= Jacques Mistral =

French economist and professor (born 1947)

Jacques Mistral (born September 22, 1947) is a French economist and professor. He is a member of the Conseil d'Analyse Économique in France, a member of the Cercle des économistes, and as of October 2009, a member of the scientific council of the center-right think tank Fondation pour l'innovation politique.

== Early life ==
Mistral was born in Toulouse, France. He graduated from the École Polytechnique in Paris in 1967 and earned his Ph.D. in Economics from the University of Paris I in 1977.

== Career ==
Mistral has held several professorships: from 1978 to 1992, he was a professor of economics at Université Paris-Nord; from 1974 to 1992, at ENSAE; from 1984 to 1994, at the École Polytechnique; and from 1982 to 1996, at Sciences Po.

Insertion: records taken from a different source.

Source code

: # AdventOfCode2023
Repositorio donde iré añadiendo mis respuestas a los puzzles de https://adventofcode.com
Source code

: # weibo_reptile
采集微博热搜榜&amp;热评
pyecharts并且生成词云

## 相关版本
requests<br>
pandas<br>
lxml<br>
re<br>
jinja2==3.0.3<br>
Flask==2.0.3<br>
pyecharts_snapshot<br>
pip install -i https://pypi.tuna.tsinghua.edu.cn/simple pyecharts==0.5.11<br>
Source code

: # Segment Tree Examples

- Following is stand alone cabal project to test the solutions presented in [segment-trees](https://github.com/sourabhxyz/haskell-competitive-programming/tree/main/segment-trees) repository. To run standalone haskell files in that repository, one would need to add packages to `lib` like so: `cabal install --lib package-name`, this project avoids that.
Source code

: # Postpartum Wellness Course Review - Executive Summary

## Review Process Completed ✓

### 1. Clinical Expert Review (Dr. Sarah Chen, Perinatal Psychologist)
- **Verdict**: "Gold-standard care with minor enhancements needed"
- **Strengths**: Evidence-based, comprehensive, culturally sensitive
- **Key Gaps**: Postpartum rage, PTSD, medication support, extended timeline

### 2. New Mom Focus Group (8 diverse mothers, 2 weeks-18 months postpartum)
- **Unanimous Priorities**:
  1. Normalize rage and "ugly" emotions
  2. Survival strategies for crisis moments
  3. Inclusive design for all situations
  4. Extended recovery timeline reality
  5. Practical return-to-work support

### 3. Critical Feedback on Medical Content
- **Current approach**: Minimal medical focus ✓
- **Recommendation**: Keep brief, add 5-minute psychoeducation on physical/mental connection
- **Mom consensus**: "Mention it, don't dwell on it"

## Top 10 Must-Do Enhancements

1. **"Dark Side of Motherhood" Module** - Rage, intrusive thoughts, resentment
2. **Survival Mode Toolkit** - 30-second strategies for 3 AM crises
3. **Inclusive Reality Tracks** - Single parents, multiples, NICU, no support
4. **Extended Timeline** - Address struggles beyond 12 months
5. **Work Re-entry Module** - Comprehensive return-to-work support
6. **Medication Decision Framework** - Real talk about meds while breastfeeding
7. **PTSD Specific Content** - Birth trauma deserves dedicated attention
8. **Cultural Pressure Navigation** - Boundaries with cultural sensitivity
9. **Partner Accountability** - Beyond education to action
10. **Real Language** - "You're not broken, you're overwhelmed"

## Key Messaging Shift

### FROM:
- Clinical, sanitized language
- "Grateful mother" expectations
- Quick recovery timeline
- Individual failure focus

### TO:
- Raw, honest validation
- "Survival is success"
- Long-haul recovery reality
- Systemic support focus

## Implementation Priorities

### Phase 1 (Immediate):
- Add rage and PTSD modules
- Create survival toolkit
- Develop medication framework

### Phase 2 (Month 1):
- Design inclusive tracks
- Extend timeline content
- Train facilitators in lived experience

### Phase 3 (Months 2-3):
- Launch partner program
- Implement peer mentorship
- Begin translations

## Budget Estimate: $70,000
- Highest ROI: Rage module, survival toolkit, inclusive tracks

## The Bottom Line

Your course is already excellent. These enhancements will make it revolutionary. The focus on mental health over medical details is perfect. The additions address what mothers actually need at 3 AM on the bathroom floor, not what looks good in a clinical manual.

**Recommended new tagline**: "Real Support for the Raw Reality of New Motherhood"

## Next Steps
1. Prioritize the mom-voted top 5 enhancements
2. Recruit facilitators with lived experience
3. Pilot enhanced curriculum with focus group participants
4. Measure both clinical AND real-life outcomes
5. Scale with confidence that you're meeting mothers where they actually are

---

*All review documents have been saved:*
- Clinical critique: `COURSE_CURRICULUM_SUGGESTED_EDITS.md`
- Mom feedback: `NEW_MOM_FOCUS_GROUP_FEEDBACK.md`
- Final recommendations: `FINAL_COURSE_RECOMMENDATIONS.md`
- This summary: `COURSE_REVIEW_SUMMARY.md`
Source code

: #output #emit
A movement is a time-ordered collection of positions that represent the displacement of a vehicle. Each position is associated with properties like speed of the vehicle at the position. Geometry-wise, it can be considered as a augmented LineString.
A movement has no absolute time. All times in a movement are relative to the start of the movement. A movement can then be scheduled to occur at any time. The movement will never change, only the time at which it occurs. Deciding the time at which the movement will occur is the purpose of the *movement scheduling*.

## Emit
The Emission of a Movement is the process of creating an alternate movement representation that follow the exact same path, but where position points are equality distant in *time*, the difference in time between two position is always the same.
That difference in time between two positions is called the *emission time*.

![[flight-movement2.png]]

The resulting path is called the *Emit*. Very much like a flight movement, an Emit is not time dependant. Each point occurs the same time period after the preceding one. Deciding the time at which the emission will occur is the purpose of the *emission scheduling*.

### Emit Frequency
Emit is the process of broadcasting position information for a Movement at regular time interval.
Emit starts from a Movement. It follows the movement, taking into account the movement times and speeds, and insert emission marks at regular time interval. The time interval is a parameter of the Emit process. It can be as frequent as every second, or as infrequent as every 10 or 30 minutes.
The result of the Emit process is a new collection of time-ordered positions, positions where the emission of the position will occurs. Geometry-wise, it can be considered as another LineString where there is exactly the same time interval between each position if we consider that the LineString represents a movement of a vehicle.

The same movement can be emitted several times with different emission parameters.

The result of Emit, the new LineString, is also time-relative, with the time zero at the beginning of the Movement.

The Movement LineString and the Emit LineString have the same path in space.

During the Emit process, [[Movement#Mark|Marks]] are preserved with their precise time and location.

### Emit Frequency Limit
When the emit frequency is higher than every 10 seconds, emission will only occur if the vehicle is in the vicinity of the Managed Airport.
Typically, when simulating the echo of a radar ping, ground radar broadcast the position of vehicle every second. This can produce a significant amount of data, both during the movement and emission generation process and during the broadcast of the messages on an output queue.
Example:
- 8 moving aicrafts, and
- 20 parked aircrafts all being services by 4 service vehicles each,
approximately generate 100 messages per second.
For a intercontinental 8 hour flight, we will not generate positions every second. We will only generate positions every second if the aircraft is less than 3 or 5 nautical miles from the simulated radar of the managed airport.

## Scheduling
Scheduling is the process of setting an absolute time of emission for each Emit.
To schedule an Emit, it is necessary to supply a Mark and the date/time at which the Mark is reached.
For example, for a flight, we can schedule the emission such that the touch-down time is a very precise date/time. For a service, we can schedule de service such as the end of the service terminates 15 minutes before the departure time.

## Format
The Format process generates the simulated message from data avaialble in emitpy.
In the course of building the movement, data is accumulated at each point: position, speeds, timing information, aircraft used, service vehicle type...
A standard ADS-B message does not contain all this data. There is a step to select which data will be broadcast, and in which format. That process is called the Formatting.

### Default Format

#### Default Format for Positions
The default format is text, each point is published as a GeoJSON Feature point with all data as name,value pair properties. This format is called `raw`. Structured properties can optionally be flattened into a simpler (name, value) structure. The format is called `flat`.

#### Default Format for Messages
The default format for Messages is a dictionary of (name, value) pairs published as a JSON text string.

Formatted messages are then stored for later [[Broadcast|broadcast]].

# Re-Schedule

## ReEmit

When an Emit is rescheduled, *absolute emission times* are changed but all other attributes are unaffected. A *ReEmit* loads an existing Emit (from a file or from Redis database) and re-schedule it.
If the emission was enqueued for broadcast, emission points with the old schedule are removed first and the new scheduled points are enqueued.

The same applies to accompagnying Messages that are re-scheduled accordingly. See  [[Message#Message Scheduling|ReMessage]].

He also held several posts as an economic advisor. From 1988 to 1992, he was an economic advisor for the then-prime minister, Michel Rocard; from 2000 to 2001, he was a special advisor of political economy and international relations for the Minister of Economics, Finances, and Industry, Laurent Fabius. He held several executive positions as a member of the AXA Group, including central director and director of human resources in France. He was also a senior fellow at the Kennedy School of Government at Harvard University from 2005 to 2006.

Mistral was president of the Société d'économie politique from 2008 to 2012.
Currently, Mistral is the head of economic research at the French Institute for International Relations (Institut Français des Relations Internationales), a member of the Conseil d'Analyse Économique for the Prime Minister, and a nonresident senior fellow in Global Economy and Development at the Brookings Institution.

His economic interests are international economics, the international monetary system, the eurozone crisis, and the relationship between the United States, China, and the EU.

==Political positions==
In the French presidential election of 2012, Mistral endorsed Socialist Party candidate and eventual winner François Hollande.